#### What the exercise asks:
Write only the number of lines below in which "button" occurs.
Task data below:
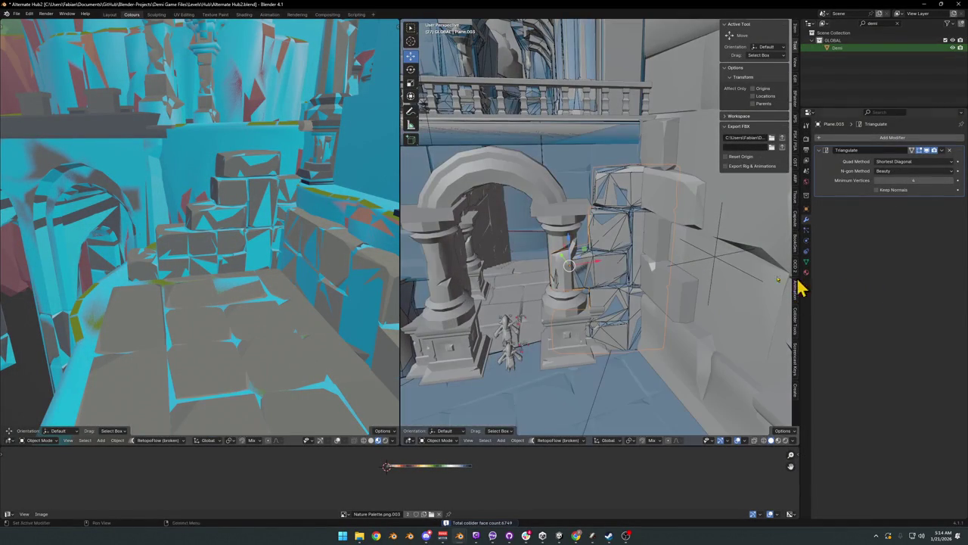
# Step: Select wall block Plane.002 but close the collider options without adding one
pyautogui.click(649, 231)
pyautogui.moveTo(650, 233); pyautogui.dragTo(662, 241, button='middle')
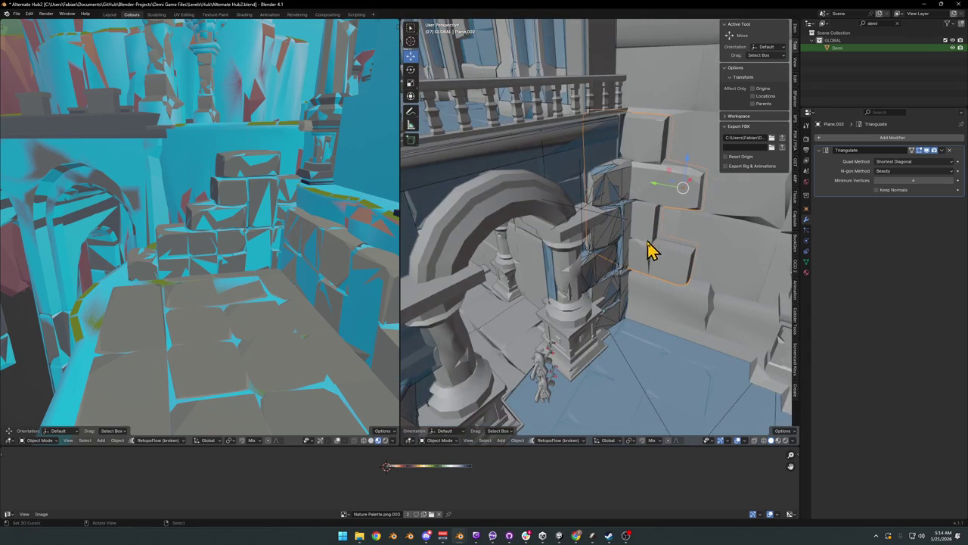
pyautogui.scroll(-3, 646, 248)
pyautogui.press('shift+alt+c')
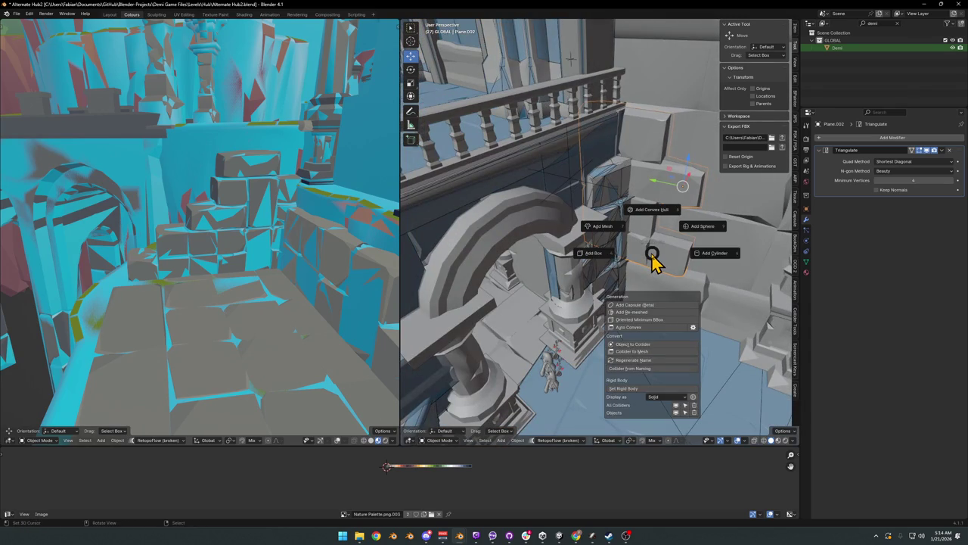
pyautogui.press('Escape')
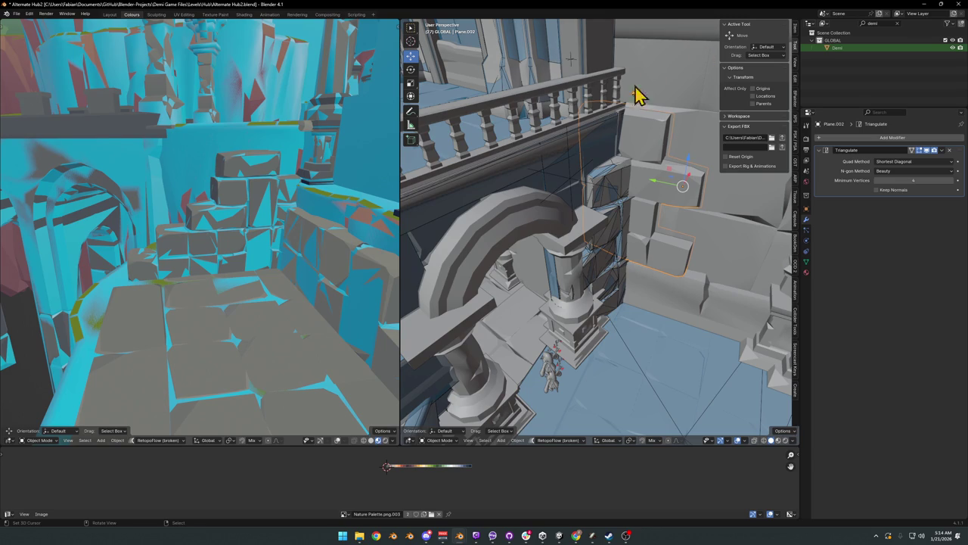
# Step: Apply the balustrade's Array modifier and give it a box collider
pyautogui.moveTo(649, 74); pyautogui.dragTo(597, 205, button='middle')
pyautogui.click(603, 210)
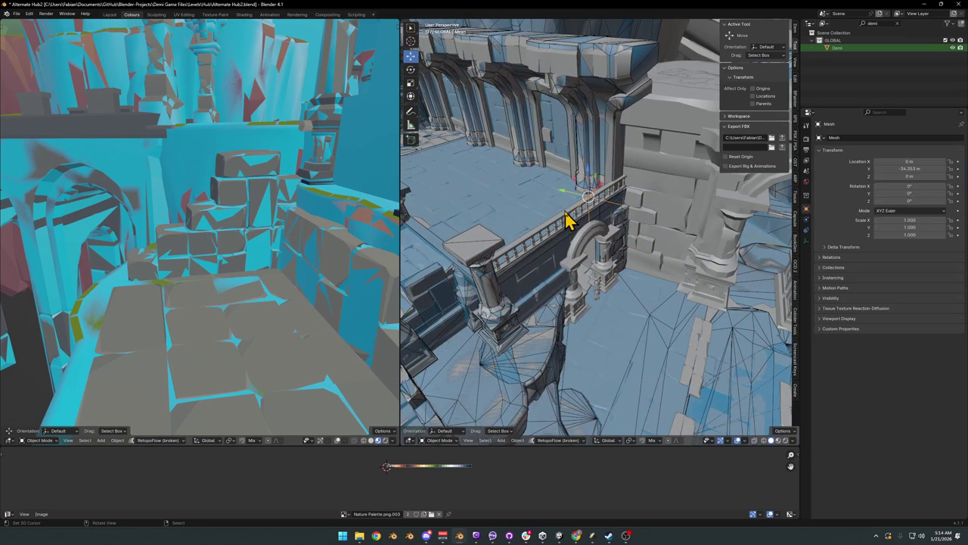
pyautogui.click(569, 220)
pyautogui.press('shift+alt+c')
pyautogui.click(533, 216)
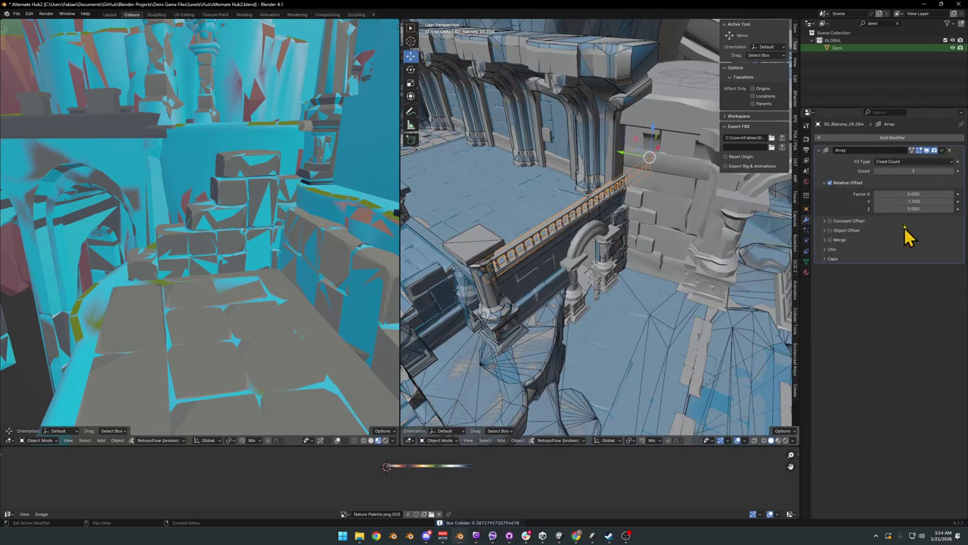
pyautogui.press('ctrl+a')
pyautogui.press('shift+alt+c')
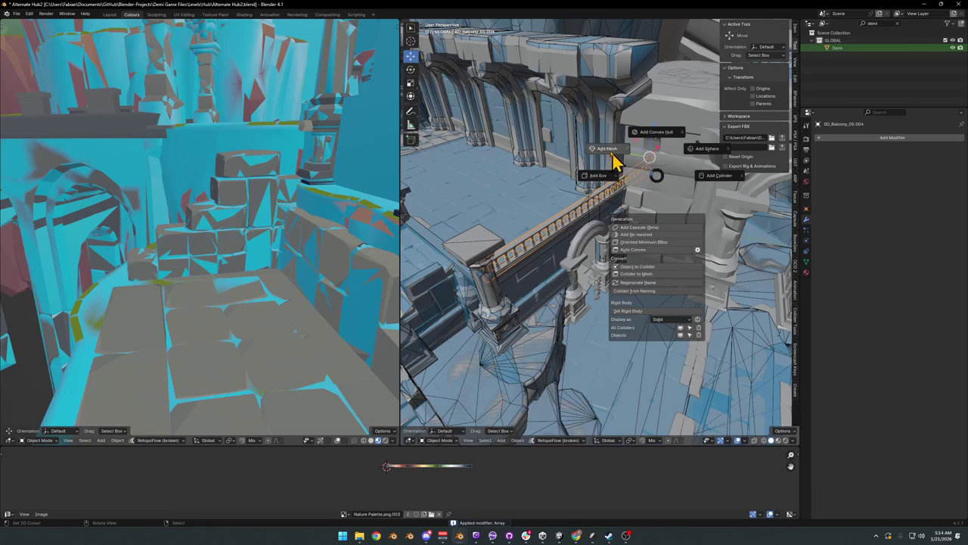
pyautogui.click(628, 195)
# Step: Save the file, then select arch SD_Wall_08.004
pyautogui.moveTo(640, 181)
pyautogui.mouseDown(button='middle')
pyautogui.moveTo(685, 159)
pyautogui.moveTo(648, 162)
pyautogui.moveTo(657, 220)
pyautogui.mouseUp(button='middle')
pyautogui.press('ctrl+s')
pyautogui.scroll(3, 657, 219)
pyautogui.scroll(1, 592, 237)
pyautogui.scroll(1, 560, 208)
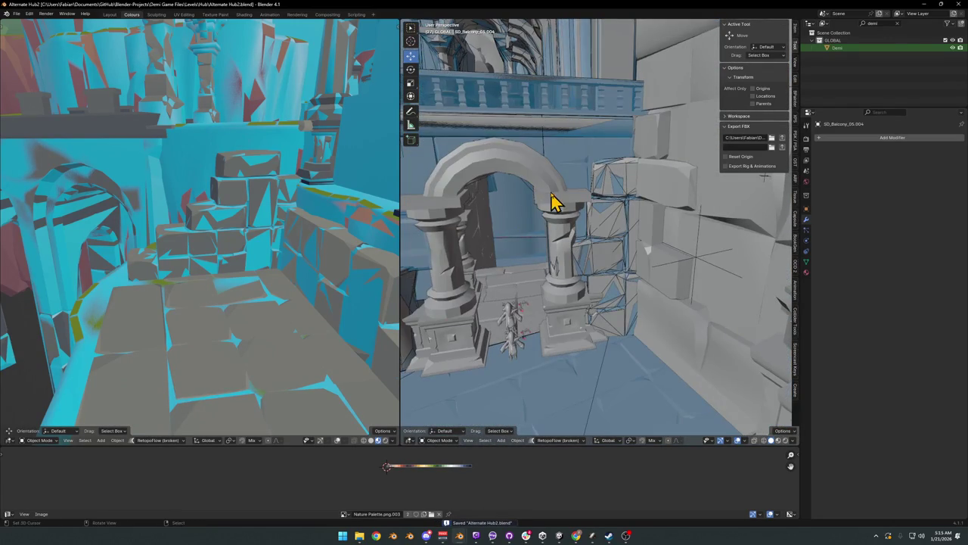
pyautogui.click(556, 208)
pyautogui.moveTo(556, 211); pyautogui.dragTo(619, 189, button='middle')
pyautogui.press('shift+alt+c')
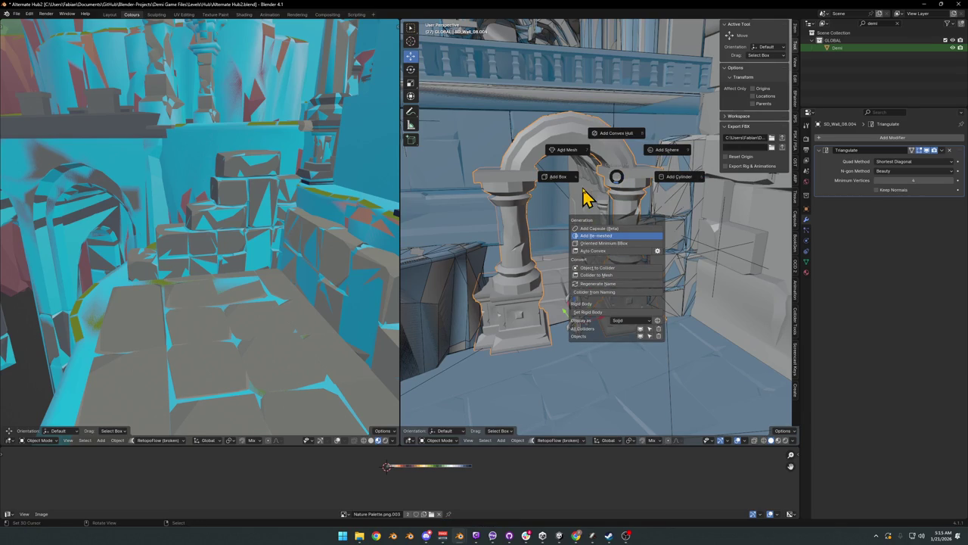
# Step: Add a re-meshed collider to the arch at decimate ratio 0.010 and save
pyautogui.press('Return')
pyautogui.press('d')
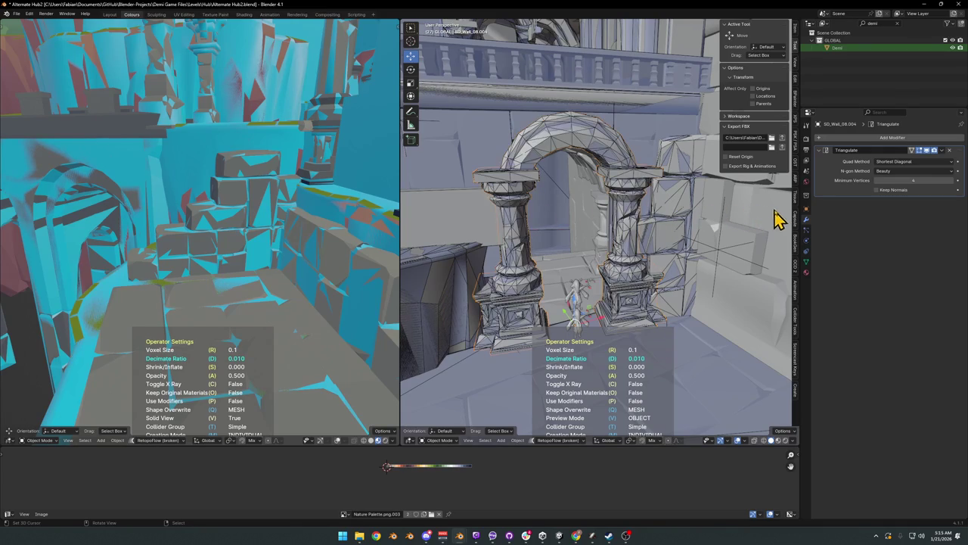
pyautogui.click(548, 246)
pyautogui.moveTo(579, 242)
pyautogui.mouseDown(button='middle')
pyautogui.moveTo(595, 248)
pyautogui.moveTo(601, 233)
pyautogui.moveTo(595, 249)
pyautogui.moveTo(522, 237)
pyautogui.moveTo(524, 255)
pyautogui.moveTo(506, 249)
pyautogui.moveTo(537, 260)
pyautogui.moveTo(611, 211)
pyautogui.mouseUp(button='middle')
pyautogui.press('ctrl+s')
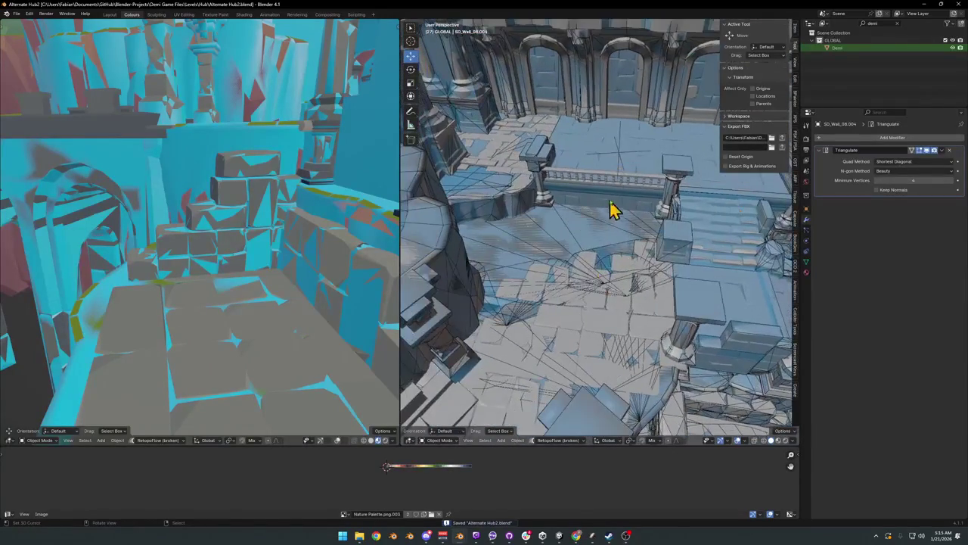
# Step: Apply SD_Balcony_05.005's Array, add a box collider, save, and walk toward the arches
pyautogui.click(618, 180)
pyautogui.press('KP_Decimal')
End of Task data.
#### Task response:
7